◆ **Your goal**: Count the lines in the entries below that contain the word "smallest", treating case as significant, and reply with only that number.
[[ Records to use, beginning ]]
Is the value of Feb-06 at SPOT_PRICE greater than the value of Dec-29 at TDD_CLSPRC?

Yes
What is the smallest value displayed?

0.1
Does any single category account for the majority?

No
[[ Records to use, end ]]
[[ Records to use, beginning ]]
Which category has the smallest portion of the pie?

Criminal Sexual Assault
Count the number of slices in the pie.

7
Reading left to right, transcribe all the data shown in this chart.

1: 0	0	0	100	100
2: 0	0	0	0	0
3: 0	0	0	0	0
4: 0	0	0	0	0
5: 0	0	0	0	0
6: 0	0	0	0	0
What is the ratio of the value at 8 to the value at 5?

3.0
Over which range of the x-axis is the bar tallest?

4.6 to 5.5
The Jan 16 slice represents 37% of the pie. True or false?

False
[[ Records to use, end ]]
[[ Records to use, beginning ]]
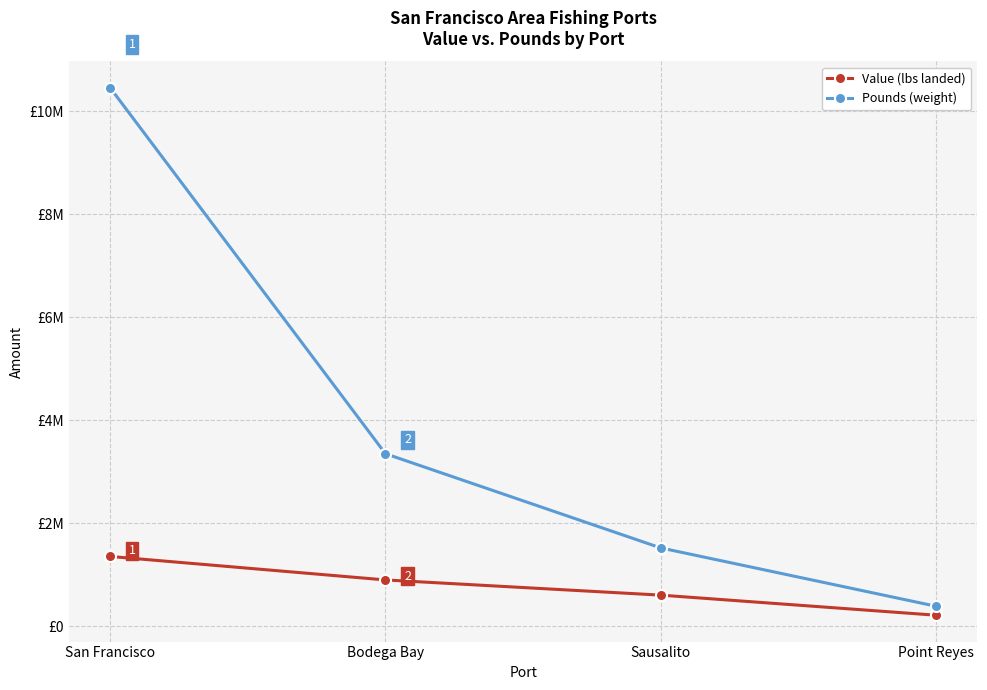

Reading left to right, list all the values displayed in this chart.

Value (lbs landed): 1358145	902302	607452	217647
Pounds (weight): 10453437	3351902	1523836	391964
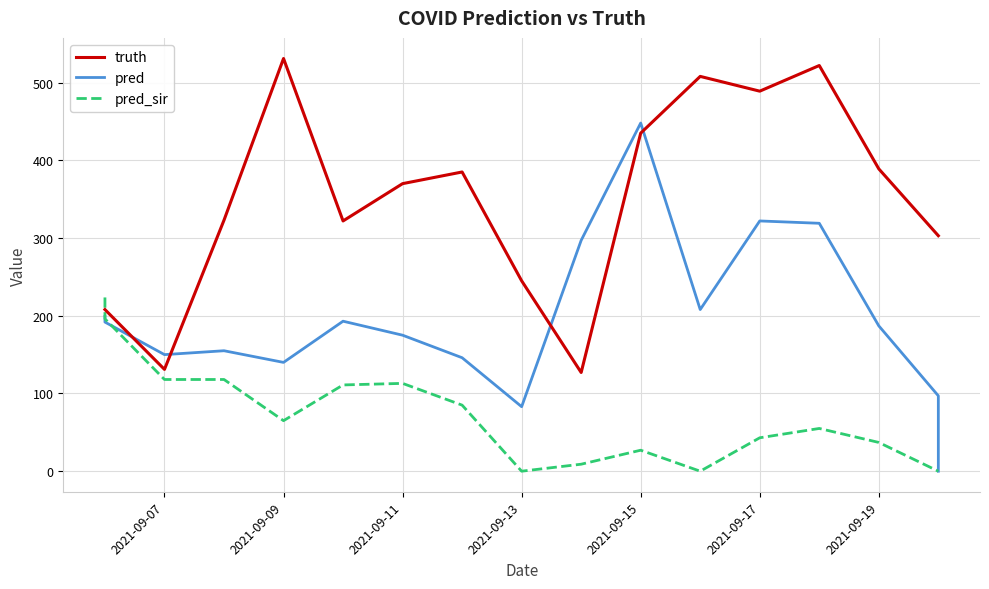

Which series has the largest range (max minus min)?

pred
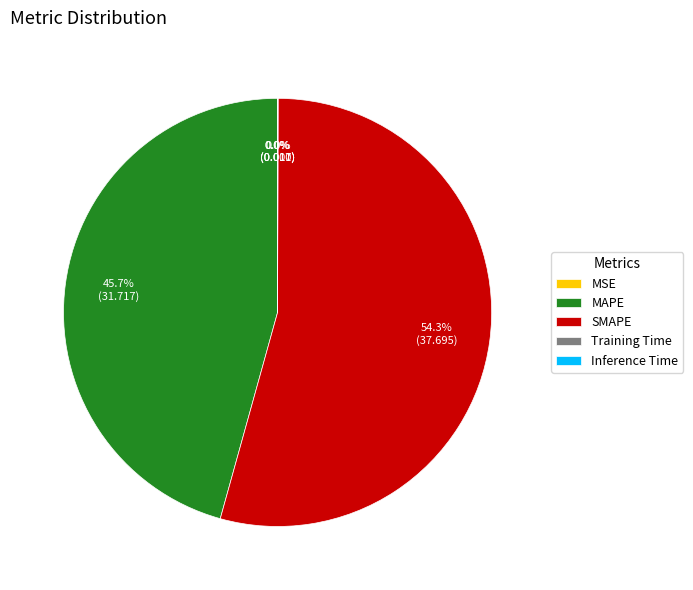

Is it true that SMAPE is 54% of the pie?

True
[[ Records to use, end ]]
◆ **Response**: 2